Yovahn Hoole with adviser K. Haran

While operating electric machines, a number of signals can be measured to aid with condition monitoring and machine control. However, the information within these signals is often hidden under noise and requires analysis to be useful. Here is where the emerging field of machine learning combines with our familiar field of machines and drives. Through its focus on motor prognosis and control, the Haran group works to combine a physical and electromagnetic understanding of electric machines with statistical analysis and machine learning to elucidate this hidden information. The group’s contribution has taken shape in two projects. The first works to autonomously quantify the quality and aging of winding insulation based on online monitoring of a host of signals, including partial discharge, resistance, capacitance and power-factor tip up. The second uses neural networks in conjunction with low-cost, Hall-effect sensors to replace resolvers in permanent magnet synchronous machines.

Yovahn Hoole Fig15 Figure 15: Experimental setup for winding-condition monitoring including pressure, temperature and voltage control. PC and oscilloscope monitor partial discharge activity.

Figure 15: Experimental setup for winding-condition monitoring including pressure, temperature and voltage control. PC and oscilloscope monitor partial discharge activity.

Motor insulation diagnostics is an important problem to solve before the advent of fully electric aircraft. The plane’s low pressure, high humidity environment rapidly degrades winding insulation leading to earlier-than-expected failures. Current prognostic methods require either lengthy off-line testing, or are impeded by the variability in failure methods. Our group’s thrust focuses on improving current methods through the simultaneous online measurement of an ensemble of signals, including partial discharge, insulation resistance/capacitance and power-factor tip up. The non-linear relationship between the signals and their implications on insulation health are studied using machine-learning models. These models allow for the exploration of high-dimensional relationships between signals, robustness to noise, and the ability to work with or without a-priori knowledge. Currently, the group is developing a test bed, shown in Figure 15, to capture the above-mentioned signals using the winding developed for the group’s 1 MW motor.

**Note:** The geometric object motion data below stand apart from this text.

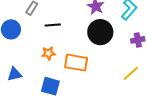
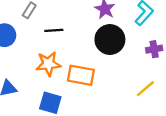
orange star: (48, 53) -> (48, 64), size x1.5

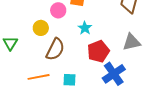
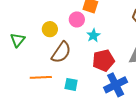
pink circle: (58, 10) -> (77, 19), moved

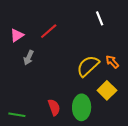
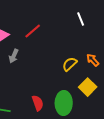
yellow semicircle: (88, 66) -> (70, 64), size x0.7

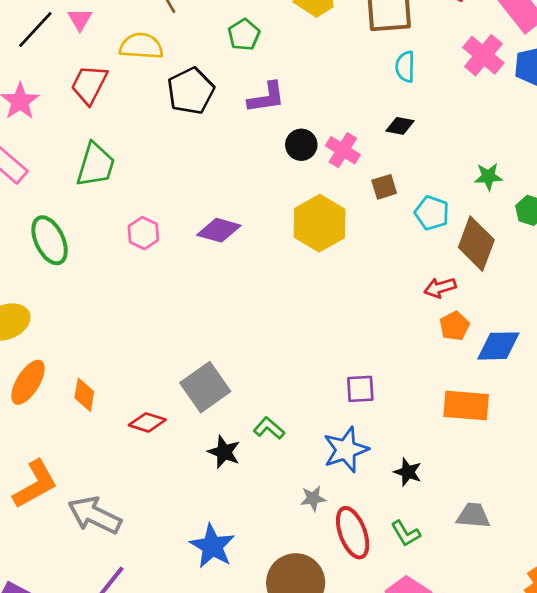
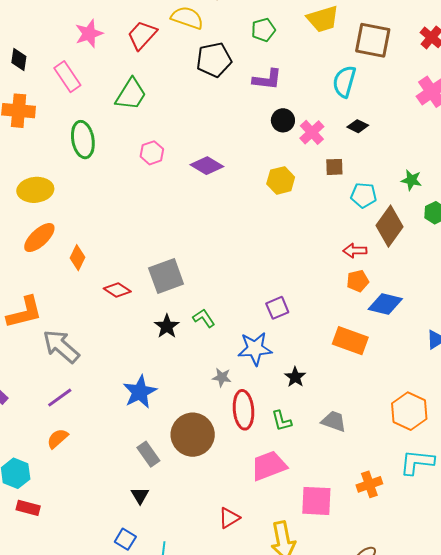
cyan semicircle: (405, 67) -> (344, 82), moved, size x1.4
cyan pentagon: (432, 213) -> (364, 195), turned -30
yellow hexagon: (320, 223) -> (281, 180), size x0.7
purple square: (360, 389) -> (277, 308), turned -35

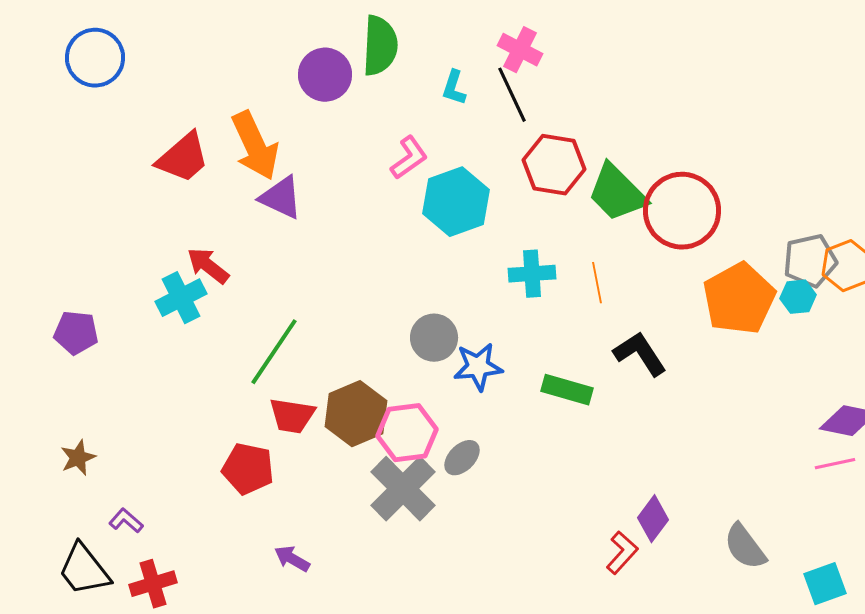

Yovahn Hoole Fig16 Figure 16: Proposed model of GaN-based Hall effect sensors within 1-MW motor for condition monitoring and position estimation discharge activity.

Figure 16: Proposed model of GaN-based Hall effect sensors within 1-MW motor for condition monitoring and position estimation discharge activity.

The focus of the second project is on developing a low-cost, spatially constrained Hall-effect based rotor-position transducer. In state-of-the-art motor systems, the ability to monitor a motor’s state in a predictive fashion is limited by the system’s complexity and dynamic nature. Commercially available sensors cannot perform in such spatially constrained, and harsh environments due to signal-to-noise, manufacturing, and thermal limitations. In conjunction with Stanford University, the University of Arkansas and POETS, this project leverages miniature, temperature-tolerant sensors, neural networks, and the group’s high-speed MW-scale motor to replace bulky and expensive resolvers for permanent magnet synchronous machines. Small Hall-effect sensors are placed on the high-power-density 1 MW motor. The developed proof of concept (Figure 16) achieves an average error of 1.1 degrees electrical angle, and in 90% of cases has an error less than 2.5 degrees. Work is continuing to minimize the error and leverage the Hall-effects sensors’ embedded temperature-sensing ability to provide diagnostic information about the windings.